**PROBLEM DESCRIPTION:** Reproduce the lines of the entries below word for word, leaving out the pictures.

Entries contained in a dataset
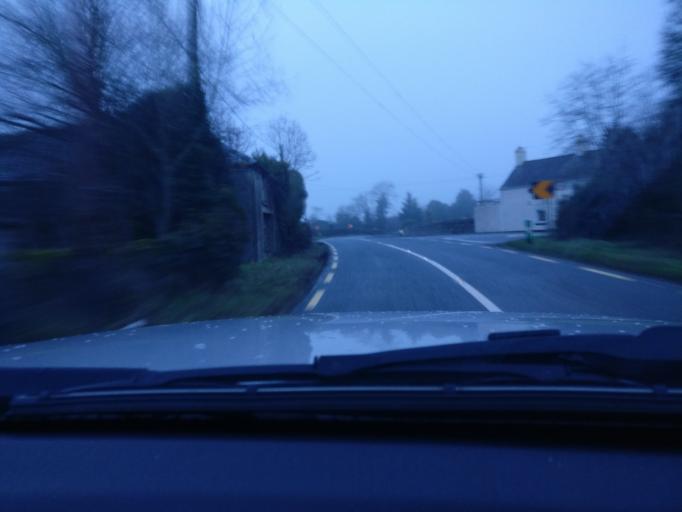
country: IE
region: Leinster
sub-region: An Mhi
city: Athboy
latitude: 53.6050
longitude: -6.9816
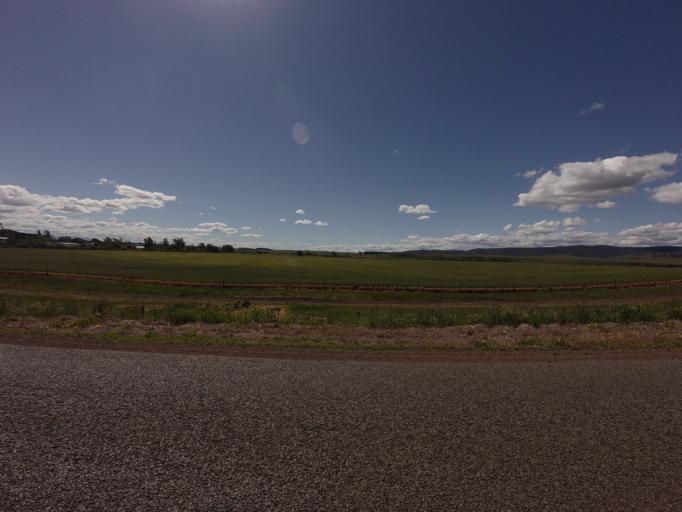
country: AU
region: Tasmania
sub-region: Northern Midlands
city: Evandale
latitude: -41.9410
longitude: 147.5415
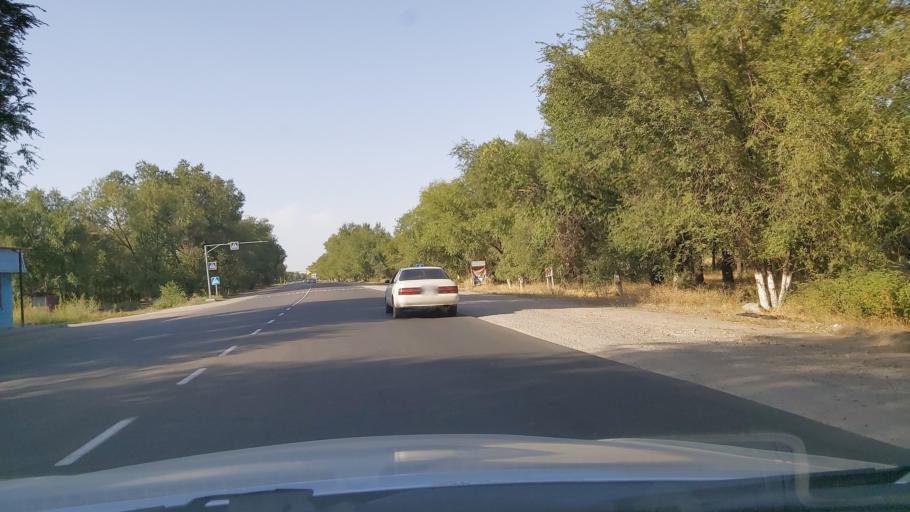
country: KZ
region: Almaty Oblysy
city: Energeticheskiy
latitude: 43.5510
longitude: 77.0527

**SOLVED PROBLEM:**
country: IE
region: Leinster
sub-region: An Mhi
city: Athboy
latitude: 53.6050
longitude: -6.9816
country: AU
region: Tasmania
sub-region: Northern Midlands
city: Evandale
latitude: -41.9410
longitude: 147.5415
country: KZ
region: Almaty Oblysy
city: Energeticheskiy
latitude: 43.5510
longitude: 77.0527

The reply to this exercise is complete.